During setup, the wizard detects your environment: OS, shell, installed browsers. The important step is Browser Mode, where it picks between:

isolated: Launch a dedicated browser (clean environment, no setup needed)
extension: Control your existing Chrome

OpenClaw picked extension as instructed. That's the whole point. I want to control the Chrome that's already logged into ChatGPT, not spin up a fresh one.

How OpenClaw Operates ChatGPT

Once actionbook is set up, I just tell OpenClaw what I need:

Use actionbook to open ChatGPT and ask: 
what are the latest trends in AI agents for 2026? Bring me the answer.

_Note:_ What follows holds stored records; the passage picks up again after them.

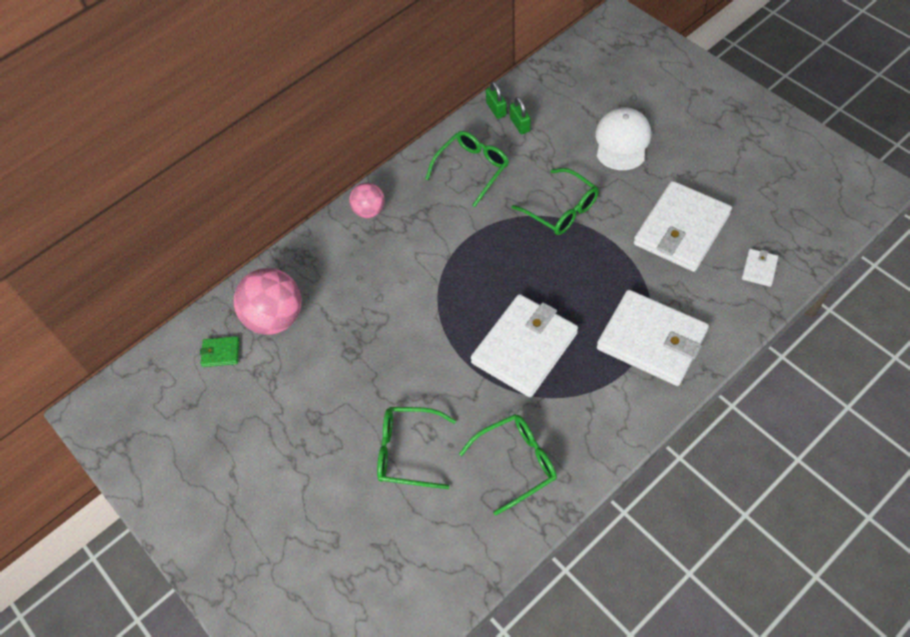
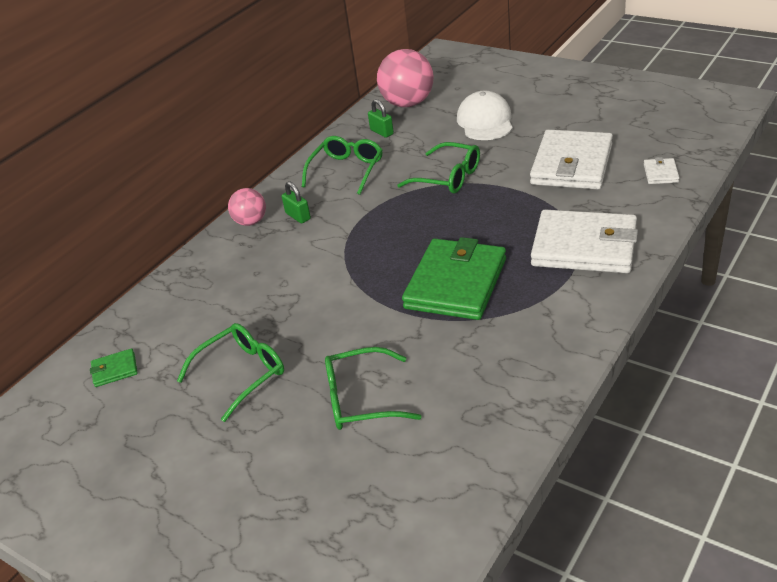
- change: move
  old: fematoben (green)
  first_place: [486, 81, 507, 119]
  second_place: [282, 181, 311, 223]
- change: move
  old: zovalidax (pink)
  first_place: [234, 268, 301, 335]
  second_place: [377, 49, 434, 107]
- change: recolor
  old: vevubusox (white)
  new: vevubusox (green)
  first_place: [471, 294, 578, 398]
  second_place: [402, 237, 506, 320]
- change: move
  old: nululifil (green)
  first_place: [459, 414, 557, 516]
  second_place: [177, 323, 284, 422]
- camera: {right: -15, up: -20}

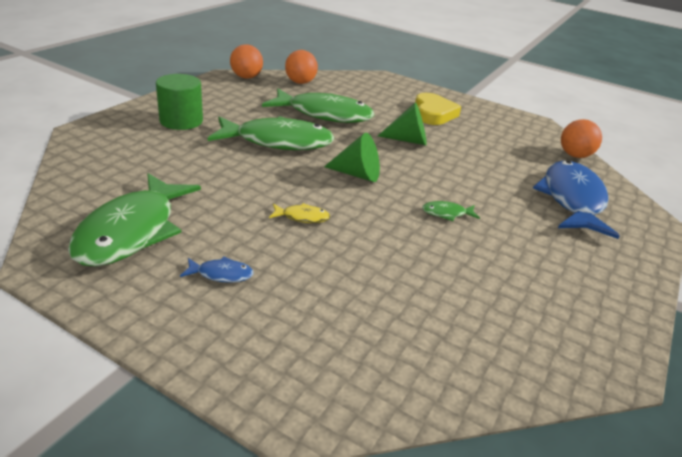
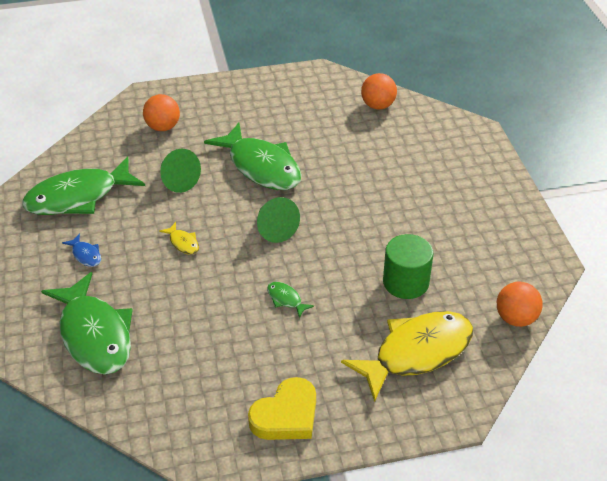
- change: move
  old: zovalidax (orange)
  first_place: [230, 44, 263, 79]
  second_place: [143, 94, 180, 131]
- change: move
  old: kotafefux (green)
  first_place: [156, 74, 203, 130]
  second_place: [383, 234, 433, 299]
- change: move
  old: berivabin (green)
  first_place: [262, 89, 374, 123]
  second_place: [41, 272, 133, 375]
- change: move
  old: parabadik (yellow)
  first_place: [415, 93, 461, 125]
  second_place: [248, 377, 316, 440]
- change: move
  old: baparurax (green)
  first_place: [378, 102, 427, 145]
  second_place: [160, 149, 201, 193]
- change: recolor
  old: berivabin (blue)
  new: berivabin (yellow)
  first_place: [533, 160, 620, 239]
  second_place: [341, 311, 473, 402]
- camera: {right: 50, up: 10}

I don't tell OpenClaw which button to click or where the input box is. OpenClaw reads the action manual for ChatGPT, takes a snapshot of the page to understand the current layout, and figures out how to operate it on its own. It fills in the prompt, clicks send, waits for the response to finish streaming, and reads the result back to me.

Here's what it runs behind the scenes:

actionbook search "chatgpt"
actionbook get chatgpt.com:/:default
actionbook browser snapshot
actionbook browser fill "your question here" --ref-id e3
actionbook browser click --ref-id e4
actionbook browser wait-idle
actionbook browser text

What Else I Use It For

I also use it for parallel GEO testing. When I need to compare how ChatGPT responds to the same prompt under different contexts, I tell OpenClaw to open multiple tabs and send them all at once.

And this isn't limited to ChatGPT. OpenClaw can operate any page I'm already logged into. That's what makes it a real agent.